Problem requirements.
Reproduce the records verbatim, starting with the line that contains "collection date as typed: 23 Aug 1927" and going on through the line that contains "state / province: Cayenne", both included. Copy only those lines.

Items.
◇ ◇ ◇ ◇ ◇ ◇ ◇
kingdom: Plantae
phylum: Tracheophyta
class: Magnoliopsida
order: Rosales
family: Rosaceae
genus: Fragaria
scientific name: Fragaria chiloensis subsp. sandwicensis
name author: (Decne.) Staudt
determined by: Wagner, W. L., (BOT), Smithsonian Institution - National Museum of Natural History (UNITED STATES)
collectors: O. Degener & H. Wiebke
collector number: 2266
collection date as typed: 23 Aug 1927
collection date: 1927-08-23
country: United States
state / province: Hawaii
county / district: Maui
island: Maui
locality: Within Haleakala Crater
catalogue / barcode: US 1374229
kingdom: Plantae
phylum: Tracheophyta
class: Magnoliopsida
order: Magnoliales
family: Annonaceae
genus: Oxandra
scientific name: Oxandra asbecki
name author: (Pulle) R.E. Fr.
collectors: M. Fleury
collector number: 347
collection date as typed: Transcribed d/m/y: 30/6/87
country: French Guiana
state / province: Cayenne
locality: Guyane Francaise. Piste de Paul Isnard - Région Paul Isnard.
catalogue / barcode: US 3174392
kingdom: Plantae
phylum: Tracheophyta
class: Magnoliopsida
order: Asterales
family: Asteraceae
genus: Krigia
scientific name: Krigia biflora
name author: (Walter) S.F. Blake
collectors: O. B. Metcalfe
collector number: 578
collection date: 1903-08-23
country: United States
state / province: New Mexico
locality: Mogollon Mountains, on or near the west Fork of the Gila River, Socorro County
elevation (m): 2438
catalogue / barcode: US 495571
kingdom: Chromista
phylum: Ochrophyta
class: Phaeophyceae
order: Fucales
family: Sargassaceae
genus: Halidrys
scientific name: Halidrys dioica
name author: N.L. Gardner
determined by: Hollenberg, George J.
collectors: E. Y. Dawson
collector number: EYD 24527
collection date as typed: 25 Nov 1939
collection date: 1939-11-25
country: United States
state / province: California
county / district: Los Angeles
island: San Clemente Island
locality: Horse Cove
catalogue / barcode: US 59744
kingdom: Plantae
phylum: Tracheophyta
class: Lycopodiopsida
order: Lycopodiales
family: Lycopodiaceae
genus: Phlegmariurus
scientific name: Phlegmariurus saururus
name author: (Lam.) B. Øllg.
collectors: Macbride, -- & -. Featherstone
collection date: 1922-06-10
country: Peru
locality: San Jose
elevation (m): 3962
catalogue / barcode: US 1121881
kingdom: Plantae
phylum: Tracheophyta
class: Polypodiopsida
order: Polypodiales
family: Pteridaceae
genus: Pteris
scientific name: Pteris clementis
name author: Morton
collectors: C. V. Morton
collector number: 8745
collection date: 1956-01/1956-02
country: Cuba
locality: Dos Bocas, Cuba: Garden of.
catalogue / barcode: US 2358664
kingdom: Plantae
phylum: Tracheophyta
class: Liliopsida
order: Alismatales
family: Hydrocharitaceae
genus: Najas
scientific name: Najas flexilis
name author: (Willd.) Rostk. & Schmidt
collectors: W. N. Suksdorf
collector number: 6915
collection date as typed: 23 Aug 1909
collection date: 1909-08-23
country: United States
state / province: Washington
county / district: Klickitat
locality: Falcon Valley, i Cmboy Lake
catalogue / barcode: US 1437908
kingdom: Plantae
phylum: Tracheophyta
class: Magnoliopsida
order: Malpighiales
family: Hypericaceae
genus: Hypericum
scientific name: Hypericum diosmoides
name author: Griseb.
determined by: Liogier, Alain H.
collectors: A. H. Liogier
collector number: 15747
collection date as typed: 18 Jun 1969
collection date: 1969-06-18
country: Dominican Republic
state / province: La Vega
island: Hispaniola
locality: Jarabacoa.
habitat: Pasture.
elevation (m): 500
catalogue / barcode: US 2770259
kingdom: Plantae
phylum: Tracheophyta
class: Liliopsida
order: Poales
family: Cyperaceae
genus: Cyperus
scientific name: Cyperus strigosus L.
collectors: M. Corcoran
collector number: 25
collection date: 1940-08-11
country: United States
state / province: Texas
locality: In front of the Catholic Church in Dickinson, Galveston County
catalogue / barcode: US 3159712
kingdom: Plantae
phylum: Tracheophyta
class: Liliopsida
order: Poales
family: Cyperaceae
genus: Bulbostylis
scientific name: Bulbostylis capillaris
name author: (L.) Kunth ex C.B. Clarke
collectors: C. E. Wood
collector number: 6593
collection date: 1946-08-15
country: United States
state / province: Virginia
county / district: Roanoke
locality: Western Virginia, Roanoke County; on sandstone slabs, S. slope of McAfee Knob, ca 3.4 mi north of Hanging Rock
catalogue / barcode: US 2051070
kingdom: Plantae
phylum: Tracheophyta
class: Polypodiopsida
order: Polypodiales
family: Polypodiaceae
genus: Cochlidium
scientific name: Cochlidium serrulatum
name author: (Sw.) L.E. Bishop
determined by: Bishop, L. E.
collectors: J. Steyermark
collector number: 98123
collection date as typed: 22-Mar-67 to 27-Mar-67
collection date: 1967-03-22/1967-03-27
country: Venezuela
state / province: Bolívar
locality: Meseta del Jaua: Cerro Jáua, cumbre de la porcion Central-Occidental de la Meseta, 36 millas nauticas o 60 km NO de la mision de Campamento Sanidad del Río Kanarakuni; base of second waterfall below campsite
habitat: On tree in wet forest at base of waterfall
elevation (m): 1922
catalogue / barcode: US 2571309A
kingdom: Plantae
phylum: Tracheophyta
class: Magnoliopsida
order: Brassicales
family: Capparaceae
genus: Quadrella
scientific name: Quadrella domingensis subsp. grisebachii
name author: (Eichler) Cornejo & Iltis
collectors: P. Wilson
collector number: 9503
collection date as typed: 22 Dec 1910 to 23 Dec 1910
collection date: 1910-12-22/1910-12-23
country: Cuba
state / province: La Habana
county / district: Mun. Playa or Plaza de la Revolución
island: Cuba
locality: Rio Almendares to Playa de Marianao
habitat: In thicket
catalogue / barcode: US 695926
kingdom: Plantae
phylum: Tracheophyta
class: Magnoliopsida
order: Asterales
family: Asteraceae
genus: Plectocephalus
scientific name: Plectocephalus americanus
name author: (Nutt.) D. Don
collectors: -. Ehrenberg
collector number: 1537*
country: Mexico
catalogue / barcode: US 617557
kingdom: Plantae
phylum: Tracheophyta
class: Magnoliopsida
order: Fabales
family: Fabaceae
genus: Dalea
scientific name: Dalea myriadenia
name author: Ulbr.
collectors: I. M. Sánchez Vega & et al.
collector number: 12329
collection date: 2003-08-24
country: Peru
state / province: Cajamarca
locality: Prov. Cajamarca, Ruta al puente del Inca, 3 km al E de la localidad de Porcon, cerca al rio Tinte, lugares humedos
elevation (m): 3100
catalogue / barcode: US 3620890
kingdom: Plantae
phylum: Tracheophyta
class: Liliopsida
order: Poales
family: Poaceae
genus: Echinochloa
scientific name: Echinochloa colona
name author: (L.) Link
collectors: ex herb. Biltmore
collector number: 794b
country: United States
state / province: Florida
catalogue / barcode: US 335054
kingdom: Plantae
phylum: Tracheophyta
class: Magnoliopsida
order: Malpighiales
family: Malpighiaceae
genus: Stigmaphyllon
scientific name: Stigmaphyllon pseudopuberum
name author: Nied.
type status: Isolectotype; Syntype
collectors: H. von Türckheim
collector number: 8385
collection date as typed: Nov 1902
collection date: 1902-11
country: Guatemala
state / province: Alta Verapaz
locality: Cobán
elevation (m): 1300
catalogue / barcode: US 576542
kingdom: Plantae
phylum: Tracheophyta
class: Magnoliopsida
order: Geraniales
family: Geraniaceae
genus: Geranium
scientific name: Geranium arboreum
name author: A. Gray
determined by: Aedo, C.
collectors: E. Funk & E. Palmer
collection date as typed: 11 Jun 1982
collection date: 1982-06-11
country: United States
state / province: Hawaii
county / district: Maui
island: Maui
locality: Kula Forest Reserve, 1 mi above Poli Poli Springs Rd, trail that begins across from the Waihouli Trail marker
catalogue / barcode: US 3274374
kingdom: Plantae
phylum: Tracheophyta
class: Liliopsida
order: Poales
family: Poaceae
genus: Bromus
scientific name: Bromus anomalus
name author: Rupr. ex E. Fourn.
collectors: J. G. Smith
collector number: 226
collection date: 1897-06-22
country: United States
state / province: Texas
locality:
◇ ◇ ◇ ◇ ◇ ◇ ◇
Task output.
collection date as typed: 23 Aug 1927
collection date: 1927-08-23
country: United States
state / province: Hawaii
county / district: Maui
island: Maui
locality: Within Haleakala Crater
catalogue / barcode: US 1374229
kingdom: Plantae
phylum: Tracheophyta
class: Magnoliopsida
order: Magnoliales
family: Annonaceae
genus: Oxandra
scientific name: Oxandra asbecki
name author: (Pulle) R.E. Fr.
collectors: M. Fleury
collector number: 347
collection date as typed: Transcribed d/m/y: 30/6/87
country: French Guiana
state / province: Cayenne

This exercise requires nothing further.